I am amazed at the number of students who enter my 7th grade classroom already believing they are a failure, dumb, or can’t do any better. Where does this “Learned” mentality come from? Does it come from parents? school? peers? I want to know who takes a child’s natural motivation to learn and turned it off?
My son, Griffin, amazes me everyday. He has apraxia, which has made it hard for him to learn how to sound out words. He did not speak till 3 1/2 years old. Most people don’t notice his difficulties now because he has worked hard everyday to learn to read and speak. He asks the most amazing questions. When watching the World Series this year, he asked about why their wasn’t a DH in the Giants ballpark? He gets frustrated to the point of crying if he can’t understand your answer. He loves to learn and always wants to know more about how things work.
When I see students at school, who feel they can’t learn more, I want to share Griffin’s story. Often they don’t connect. Middle school students are going through a period of self-centeredness that make it hard to connect to others experiences. Making the connection personal seems to work best.

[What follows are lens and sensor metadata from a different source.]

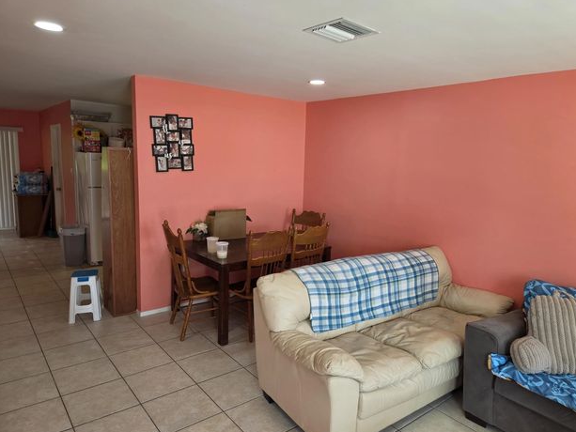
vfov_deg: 56.8
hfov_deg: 71.6
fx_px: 399
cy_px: 221
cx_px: 296
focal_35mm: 24
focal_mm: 5.4
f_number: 1.8
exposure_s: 1/120
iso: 100
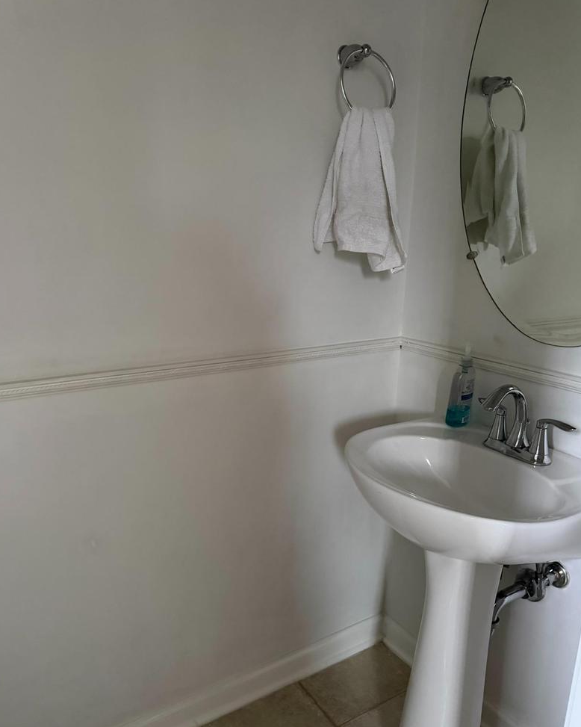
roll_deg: -1.0
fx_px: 559
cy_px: 396
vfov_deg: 65.9
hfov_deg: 54.9
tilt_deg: -15.1
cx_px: 294
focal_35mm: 26
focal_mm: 6.76
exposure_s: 1/40
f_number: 1.78
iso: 800
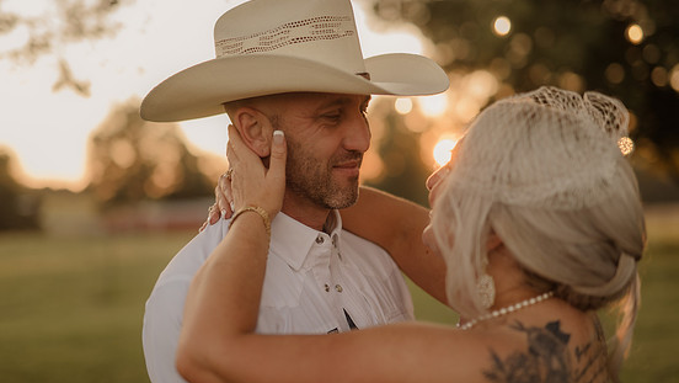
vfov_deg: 21.9
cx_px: 337
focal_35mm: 55
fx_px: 991
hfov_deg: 37.8
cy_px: 179
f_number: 2.8
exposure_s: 1/400
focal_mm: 50
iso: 200
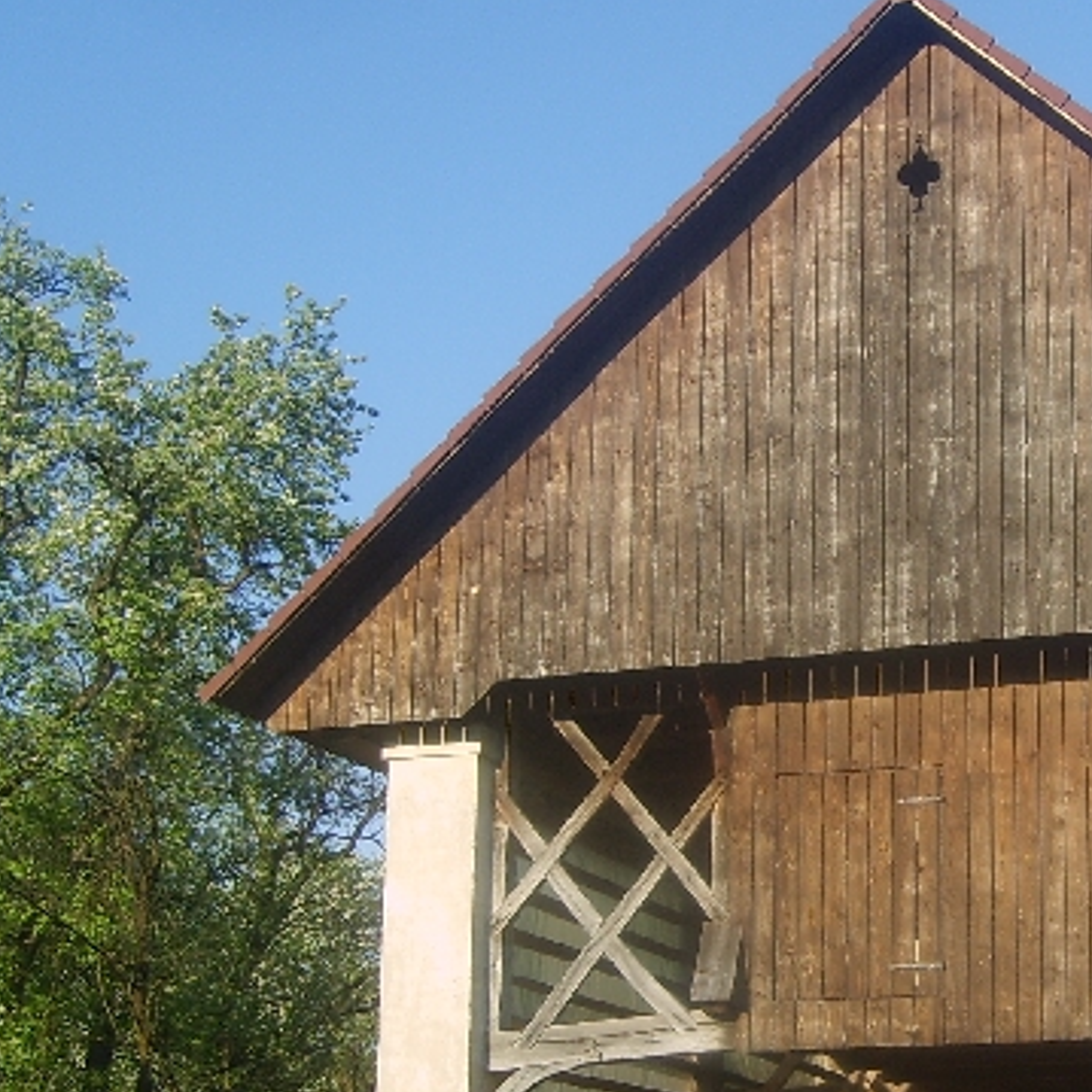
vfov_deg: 24.9
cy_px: 739
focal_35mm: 69
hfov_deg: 24.2
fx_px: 2463
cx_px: 1004
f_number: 2.8
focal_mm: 5.8
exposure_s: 1/500
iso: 50
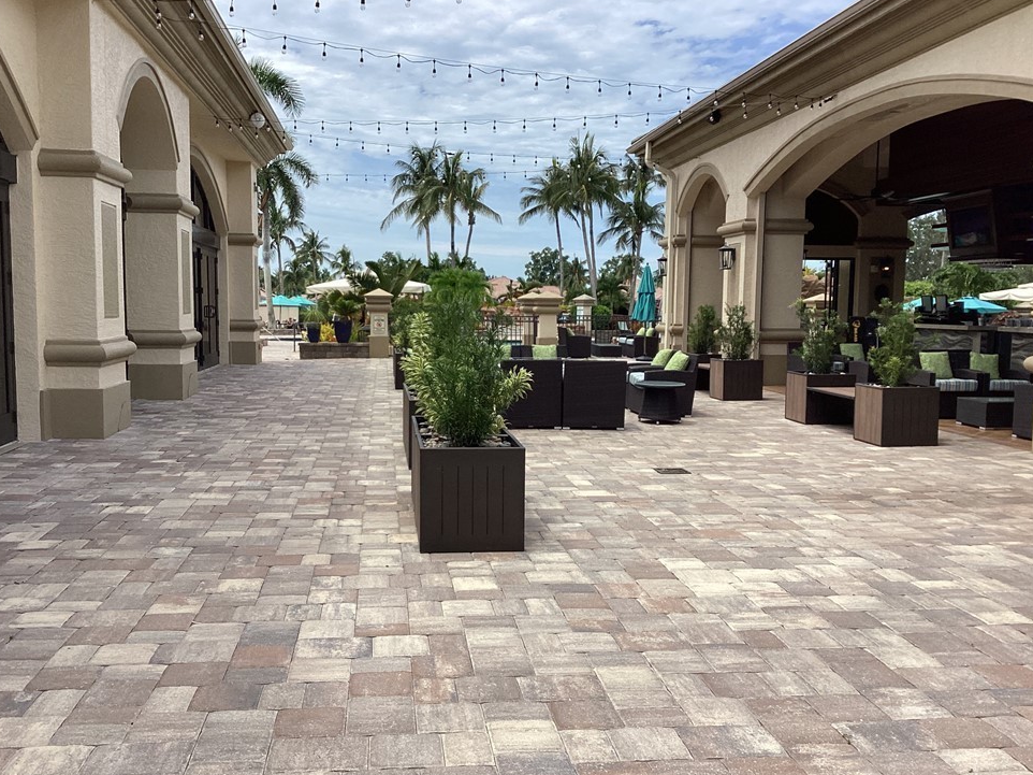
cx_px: 486
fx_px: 985
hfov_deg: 55.3
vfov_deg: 42.9
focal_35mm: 33
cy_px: 396
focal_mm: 3.3
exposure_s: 1/1664
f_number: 2.4
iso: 25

This two weeks ago, two female students did not get a single answer correct on a 9 question vocabulary quiz. They both are friends and shared that it was “hard”. When I asked if they studies, both answered “NO, because it was hard.” So how can it become easy if you don’t study? “I am just not good at science!” Wow, what a vicious self-fulfilling prophecy.
A colleague asked if she could help them on the retake. I passed on the need information and the Quizlet link. After being forced to go over the information “100” times. Both girls scored 100%. The next day when I saw them in the hallway they were beaming with pride. “I didn’t think I could do it” one shared. All the teachers in the hallway helped them celebrate the success. This past Friday, we had another vocabulary quiz. These two girls both aced it.
I hope we flipped the switch of self doubt for these girls. Teachers need to focus, one child at a time, on turning the love of learning back on in their minds. It will make all the difference!